Pour certain ambassadeurs, la matière grise qui se situe entre les deux oreilles est un trésor intarissable , car elle ne sert pas à retenir “des éléments de langages” ,à la hâte par des jeunes loups, des hommes pressés mais plutôt à produire un certain art : On l’appelle l’art du langage .

Etre ambassadeur est un art de vivre avec et parmi les gens . D’abord il faut aimer les gens et pas les craindre ,quelles que soient les circonstances . Chez certains ambassadeurs ,il est presque inné de trouver la réponse adaptée et de circonstance, sans sourciller ,sans montrer un signe d’irritation ni d’agacement lorsqu’ils se trouvent même devant des journalistes zélés voire à la limite de l’indélicatesse et de l’incorrection. Ils parviennent à trouver la réponse adéquate à toutes les questions auxquelles ils sont conviés à y répondre sans se fâcher et surtout sans montrer un signe de déstabilisation. Leurs interlocuteurs savourent pendant des heures en étant admiratifs de la finesse et de la pertinence dans la réponse qu’ils venaient d’obtenir. Certaines remarques ou réponses d’ambassadeurs nécessitent un écrin pour les garder. La majorité des ambassadeurs aurait kiffé la rencontre avec la jeune et belle journaliste qui a si tant mis le nouveau ambassadeur de France hors de lui. Quel gâchis ! Quel manque de tact ! Où est l’humilité ?

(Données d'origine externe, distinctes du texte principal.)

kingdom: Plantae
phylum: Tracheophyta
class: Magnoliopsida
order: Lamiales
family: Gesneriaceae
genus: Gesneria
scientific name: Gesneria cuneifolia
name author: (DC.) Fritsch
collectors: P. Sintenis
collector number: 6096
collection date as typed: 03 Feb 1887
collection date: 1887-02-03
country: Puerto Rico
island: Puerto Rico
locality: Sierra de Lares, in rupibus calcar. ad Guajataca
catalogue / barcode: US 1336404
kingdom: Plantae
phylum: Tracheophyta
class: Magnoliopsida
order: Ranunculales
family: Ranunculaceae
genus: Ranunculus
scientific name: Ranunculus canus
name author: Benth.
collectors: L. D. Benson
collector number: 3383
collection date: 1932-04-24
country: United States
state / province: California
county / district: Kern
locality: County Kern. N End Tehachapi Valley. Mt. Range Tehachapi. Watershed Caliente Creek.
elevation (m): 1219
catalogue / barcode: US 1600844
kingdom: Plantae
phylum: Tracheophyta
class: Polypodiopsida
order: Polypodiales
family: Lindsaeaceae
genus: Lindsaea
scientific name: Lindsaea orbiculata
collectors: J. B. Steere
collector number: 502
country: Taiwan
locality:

Rappelons nous la prise d’otage à Lima en 1996. 369 personnes étaient retenues en otage dans la résidence de l’ambassadeur du Japon, lors de la célébration de l’anniversaire de l’empereur Akihito. Les ambassadeurs et autres personnalités présentes dans l’ambassade, vers la fin de la prise d’otage, étaient en forme avec un mental d’acier contrairement aux preneurs d’otages qui étaient malades et éprouvés. Les ambassadeurs et les invités de l’ambassade étaient venus en aide aux otages alors qu’ils avaient la possibilité de s’enfuir. C’est depuis cette date qu’est née l’expression “ le syndrome de Lima ». Et c’est depuis cette date que le monde entier a appris ce que c’est que d’être un ambassadeur.